- WORK REQUEST: From the records below, output exactly the lines running from the line containing "The telefon moved" through the line containing "The klawiatura at 399 224 235 74 appeared.", and no others.

+===+

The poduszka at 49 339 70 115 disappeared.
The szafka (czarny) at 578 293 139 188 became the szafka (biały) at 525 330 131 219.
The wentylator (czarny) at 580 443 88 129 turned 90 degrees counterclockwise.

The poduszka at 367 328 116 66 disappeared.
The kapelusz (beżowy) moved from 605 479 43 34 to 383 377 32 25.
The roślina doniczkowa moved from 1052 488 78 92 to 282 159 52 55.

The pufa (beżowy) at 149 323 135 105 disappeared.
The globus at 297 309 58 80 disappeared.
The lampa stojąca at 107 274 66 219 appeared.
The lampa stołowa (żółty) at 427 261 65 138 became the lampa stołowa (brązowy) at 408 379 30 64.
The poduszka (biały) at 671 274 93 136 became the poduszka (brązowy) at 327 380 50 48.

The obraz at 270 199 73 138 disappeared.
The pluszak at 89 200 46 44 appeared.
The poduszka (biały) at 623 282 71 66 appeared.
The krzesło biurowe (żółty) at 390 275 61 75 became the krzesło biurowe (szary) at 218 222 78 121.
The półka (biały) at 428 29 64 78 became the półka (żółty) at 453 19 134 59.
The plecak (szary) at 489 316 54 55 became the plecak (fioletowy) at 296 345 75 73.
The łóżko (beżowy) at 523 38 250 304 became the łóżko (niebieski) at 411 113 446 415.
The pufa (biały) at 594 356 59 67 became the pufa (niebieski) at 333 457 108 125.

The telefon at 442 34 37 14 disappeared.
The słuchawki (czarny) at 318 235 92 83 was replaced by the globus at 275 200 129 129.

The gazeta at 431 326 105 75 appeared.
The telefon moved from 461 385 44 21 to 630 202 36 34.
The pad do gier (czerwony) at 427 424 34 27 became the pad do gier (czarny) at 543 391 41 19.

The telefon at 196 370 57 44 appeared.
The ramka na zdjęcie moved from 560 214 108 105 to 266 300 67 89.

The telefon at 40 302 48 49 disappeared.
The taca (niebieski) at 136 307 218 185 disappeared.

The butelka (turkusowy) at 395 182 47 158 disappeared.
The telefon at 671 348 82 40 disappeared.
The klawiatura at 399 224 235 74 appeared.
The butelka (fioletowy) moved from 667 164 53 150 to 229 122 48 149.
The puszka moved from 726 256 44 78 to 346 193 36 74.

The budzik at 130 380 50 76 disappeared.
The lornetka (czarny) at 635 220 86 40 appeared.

+===+

- EXERCISE OUTPUT:
The telefon moved from 461 385 44 21 to 630 202 36 34.
The pad do gier (czerwony) at 427 424 34 27 became the pad do gier (czarny) at 543 391 41 19.

The telefon at 196 370 57 44 appeared.
The ramka na zdjęcie moved from 560 214 108 105 to 266 300 67 89.

The telefon at 40 302 48 49 disappeared.
The taca (niebieski) at 136 307 218 185 disappeared.

The butelka (turkusowy) at 395 182 47 158 disappeared.
The telefon at 671 348 82 40 disappeared.
The klawiatura at 399 224 235 74 appeared.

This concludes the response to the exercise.